BEGIN RECORDS FOR THE TASK
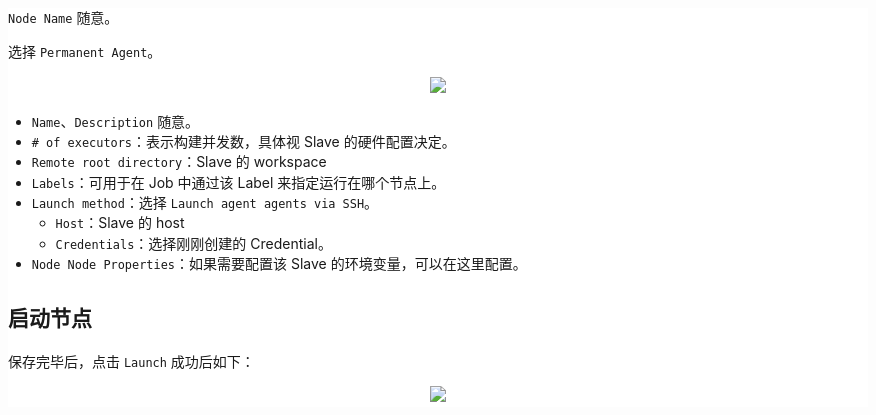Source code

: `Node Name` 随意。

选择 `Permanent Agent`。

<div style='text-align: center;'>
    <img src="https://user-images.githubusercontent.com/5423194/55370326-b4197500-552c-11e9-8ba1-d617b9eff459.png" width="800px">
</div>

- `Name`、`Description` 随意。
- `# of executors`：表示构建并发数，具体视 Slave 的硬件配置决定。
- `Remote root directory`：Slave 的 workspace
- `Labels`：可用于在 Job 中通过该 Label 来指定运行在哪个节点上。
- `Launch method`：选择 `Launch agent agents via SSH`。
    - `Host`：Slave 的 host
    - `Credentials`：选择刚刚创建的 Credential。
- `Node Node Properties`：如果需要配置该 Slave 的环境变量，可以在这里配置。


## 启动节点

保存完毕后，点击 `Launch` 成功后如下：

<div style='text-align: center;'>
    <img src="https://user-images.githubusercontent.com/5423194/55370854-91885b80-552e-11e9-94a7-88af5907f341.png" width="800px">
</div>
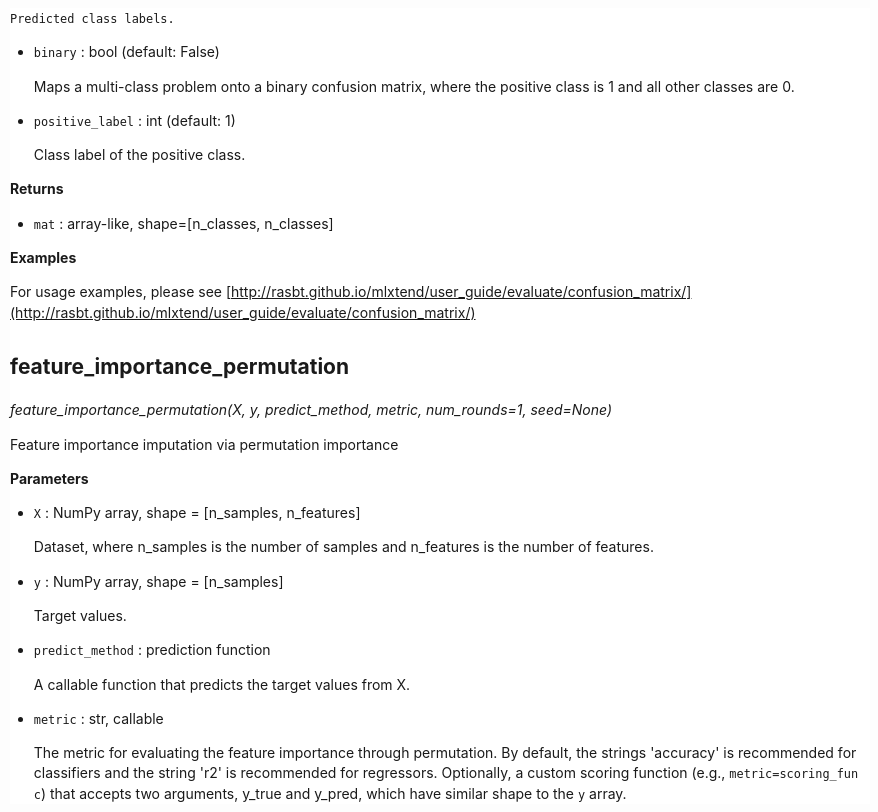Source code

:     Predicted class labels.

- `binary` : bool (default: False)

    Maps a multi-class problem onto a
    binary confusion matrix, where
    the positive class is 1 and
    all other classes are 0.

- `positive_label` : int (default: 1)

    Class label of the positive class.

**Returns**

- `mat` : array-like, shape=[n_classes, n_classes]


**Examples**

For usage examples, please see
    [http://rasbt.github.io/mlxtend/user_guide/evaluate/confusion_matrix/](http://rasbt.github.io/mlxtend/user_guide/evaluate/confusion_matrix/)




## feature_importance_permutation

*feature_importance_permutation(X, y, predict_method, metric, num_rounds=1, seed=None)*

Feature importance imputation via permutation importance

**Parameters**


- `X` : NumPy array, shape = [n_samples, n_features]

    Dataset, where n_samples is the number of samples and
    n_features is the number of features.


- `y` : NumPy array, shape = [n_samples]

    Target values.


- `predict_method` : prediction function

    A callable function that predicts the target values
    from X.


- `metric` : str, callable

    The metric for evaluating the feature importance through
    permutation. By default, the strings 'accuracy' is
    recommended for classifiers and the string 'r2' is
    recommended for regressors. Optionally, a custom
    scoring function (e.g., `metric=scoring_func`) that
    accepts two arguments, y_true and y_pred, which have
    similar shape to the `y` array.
END RECORDS FOR THE TASK
■ WHAT TO WORK ON ■
Across the entries above, work out how many lines include the string "width", and report only that figure.

■ YOUR RESPONSE ■
2